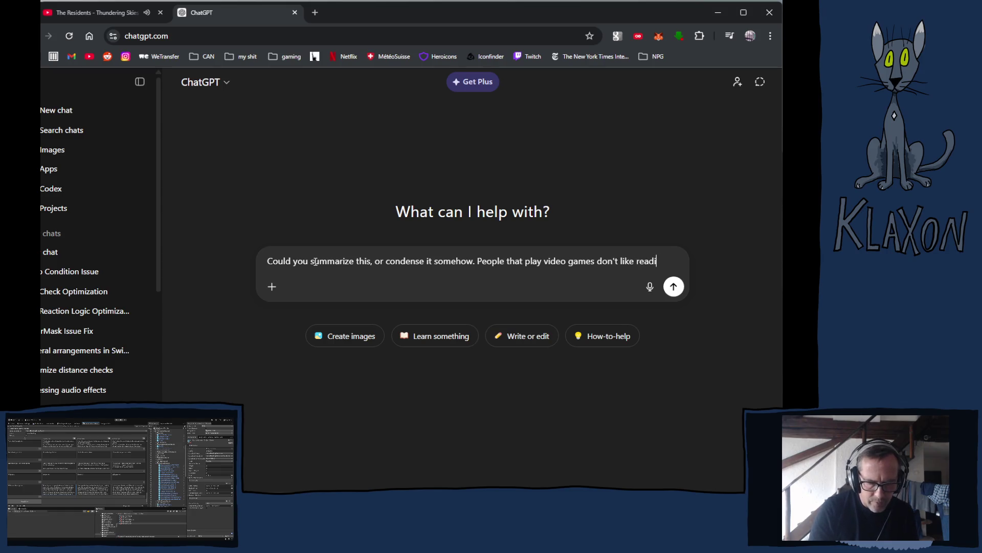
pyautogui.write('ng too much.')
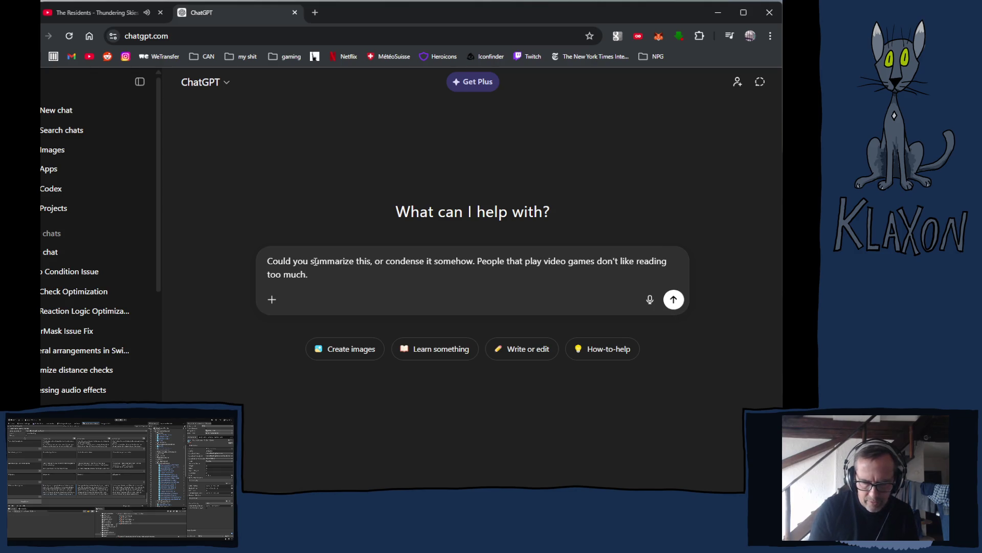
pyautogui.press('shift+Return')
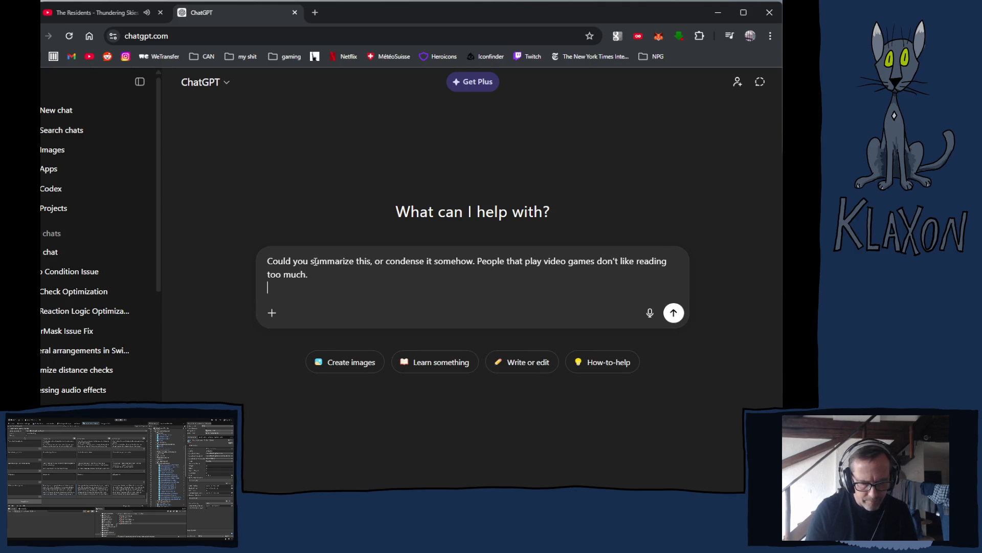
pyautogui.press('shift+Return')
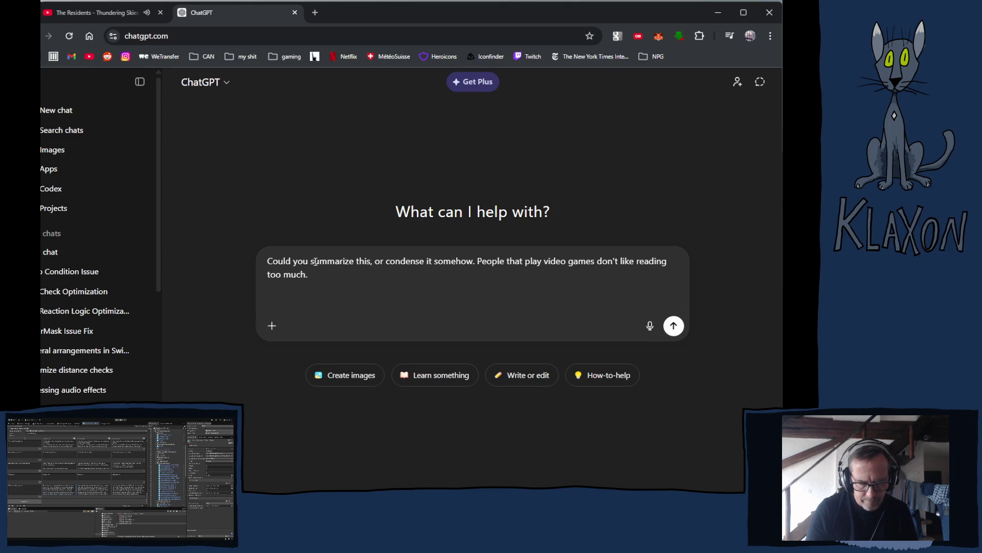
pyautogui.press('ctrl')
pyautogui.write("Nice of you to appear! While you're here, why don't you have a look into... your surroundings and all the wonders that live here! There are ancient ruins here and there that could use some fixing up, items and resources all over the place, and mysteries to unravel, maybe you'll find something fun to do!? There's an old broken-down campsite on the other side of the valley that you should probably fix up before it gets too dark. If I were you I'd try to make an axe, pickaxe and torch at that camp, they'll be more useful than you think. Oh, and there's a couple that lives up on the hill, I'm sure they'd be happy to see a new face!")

* * *

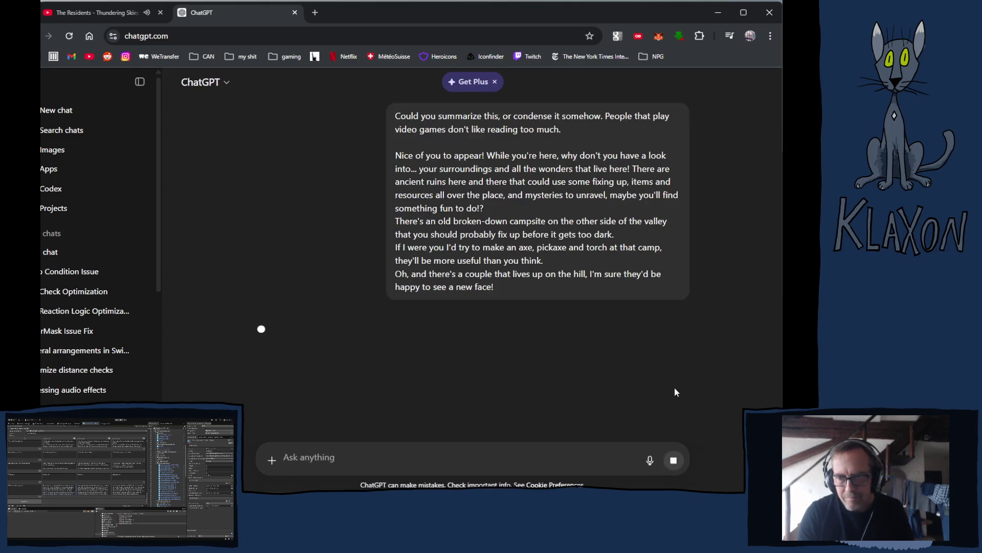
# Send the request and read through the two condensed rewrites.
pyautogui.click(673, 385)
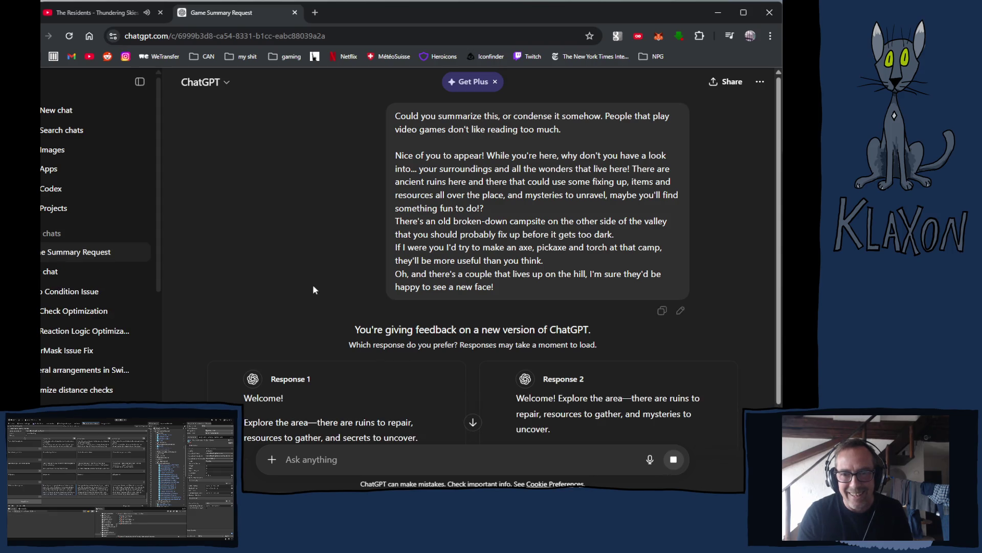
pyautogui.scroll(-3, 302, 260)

### Task
Copy whichever lines in the listing above hold "pyautogui".

### Your response
pyautogui.write('ng too much.')
pyautogui.press('shift+Return')
pyautogui.press('shift+Return')
pyautogui.press('ctrl')
pyautogui.write("Nice of you to appear! While you're here, why don't you have a look into... your surroundings and all the wonders that live here! There are ancient ruins here and there that could use some fixing up, items and resources all over the place, and mysteries to unravel, maybe you'll find something fun to do!? There's an old broken-down campsite on the other side of the valley that you should probably fix up before it gets too dark. If I were you I'd try to make an axe, pickaxe and torch at that camp, they'll be more useful than you think. Oh, and there's a couple that lives up on the hill, I'm sure they'd be happy to see a new face!")
pyautogui.click(673, 385)
pyautogui.scroll(-3, 302, 260)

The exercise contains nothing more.